Michael Pishvaian and Katie Bever are looking more deeply into the PARP/BRCA  DNA repair mechanisms and how they impact responses to treatment. They wonder if adding a PARP inhibitor to therapies in patients who have BRCA mutations augments responses. A subset of patients with BRCA mutations have good responses to treatment, but in many others, the mutation has no effect. Some research studies showed that inhibiting PARP can make unresponsive tumors respond to immunotherapy. Pishvaian and Bever want to see if PARP inhibitors may do the same thing for patients with BRCA mutations whose cancers are resistant to treatment.

“PARP is another way cancer cells make repairs,” says Le. “If we block it, they can’t make repairs and they die.” Targeting more than one repair mechanism may expand responses to more patients.

From the molecular standpoint, they can’t find evidence that tells them why one patient with BRCA mutations responds to treatment and another does not. Nilofer Azad, gastrointestinal cancer expert and Cancer Biology Program co-director, is exploring whether immune cells called macrophages could be playing a role. Macrophages are linked to inflammation, which alone is cancer-promoting, but it may also be turning away cancer-fighting T cells. The drug entinostat is being studied for its ability to target macrophages and create a T cell friendlier environment.

A series of studies combining the listeria vaccine—which uses a weakened version of the bacterium listeria safe for humans—to stimulate an immune response in combination with different immune checkpoint blocking drugs.
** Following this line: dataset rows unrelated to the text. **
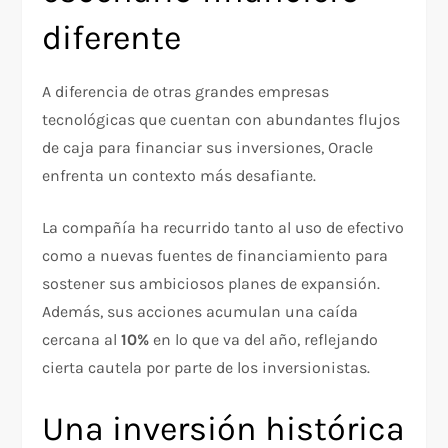
diferente
A diferencia de otras grandes empresas
tecnológicas que cuentan con abundantes flujos
de caja para financiar sus inversiones, Oracle
enfrenta un contexto más desafiante.
La compañía ha recurrido tanto al uso de efectivo
como a nuevas fuentes de financiamiento para
sostener sus ambiciosos planes de expansión.
Además, sus acciones acumulan una caída
cercana al
10%
en lo que va del año, reflejando
cierta cautela por parte de los inversionistas.
Una inversión histórica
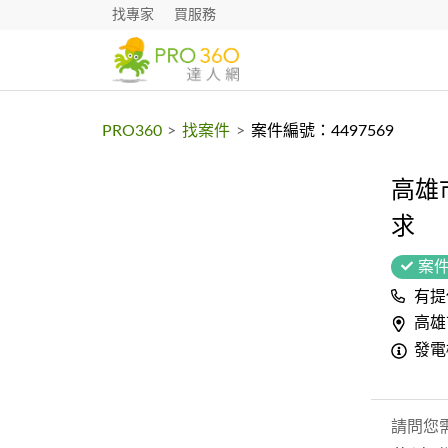
找專家
買服務
PRO360
>
找案件
>
案件編號：4497569
高雄
求
案
有提
高雄
發電
請問您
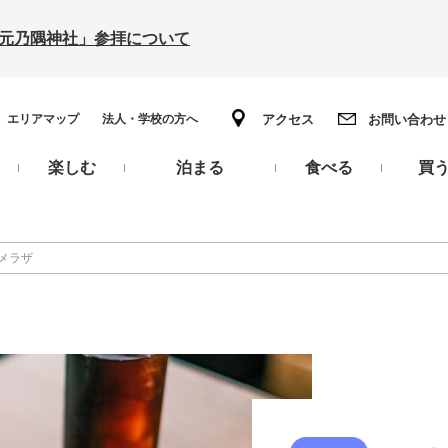
の「元乃隅神社」参拝について
エリアマップ
法人・学校の方へ
アクセス
お問い合わせ
楽しむ
泊まる
食べる
買
メラザ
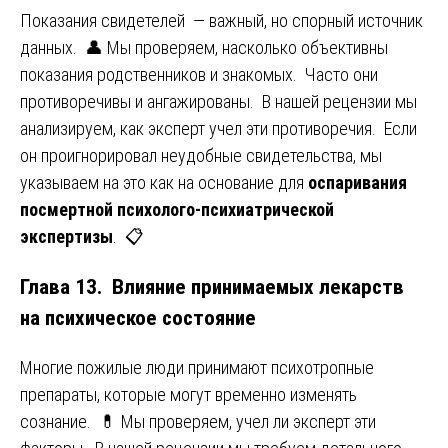
Показания свидетелей — важный, но спорный источник
данных. 👤 Мы проверяем, насколько объективны
показания родственников и знакомых. Часто они
противоречивы и ангажированы. В нашей рецензии мы
анализируем, как эксперт учел эти противоречия. Если
он проигнорировал неудобные свидетельства, мы
указываем на это как на основание для
оспаривания
посмертной психолого-психиатрической
экспертизы
. 📋
Глава 13. Влияние принимаемых лекарств
на психическое состояние
Многие пожилые люди принимают психотропные
препараты, которые могут временно изменять
сознание. 💊 Мы проверяем, учел ли эксперт эти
Checkpoint blockers target the on and off signals of the immune system, which are often hijacked by cancer cells, to release the brakes on the immune response to cancer.  One combination involves a new checkpoint, called CXCR4, which clears the way for more T cells to traffic to the tumor. Other combinations, include PD-1, and IDO blockers. The researchers will study tissue samples to see what immune cells are showing up, and here again to see if targeted macrophages improve the immune system’s ability to attack the cancer.

This research is being led by Katie Bever and is funded by the Lustgarten Foundation, Swim Across America, and the Cynthia Boscov Fund.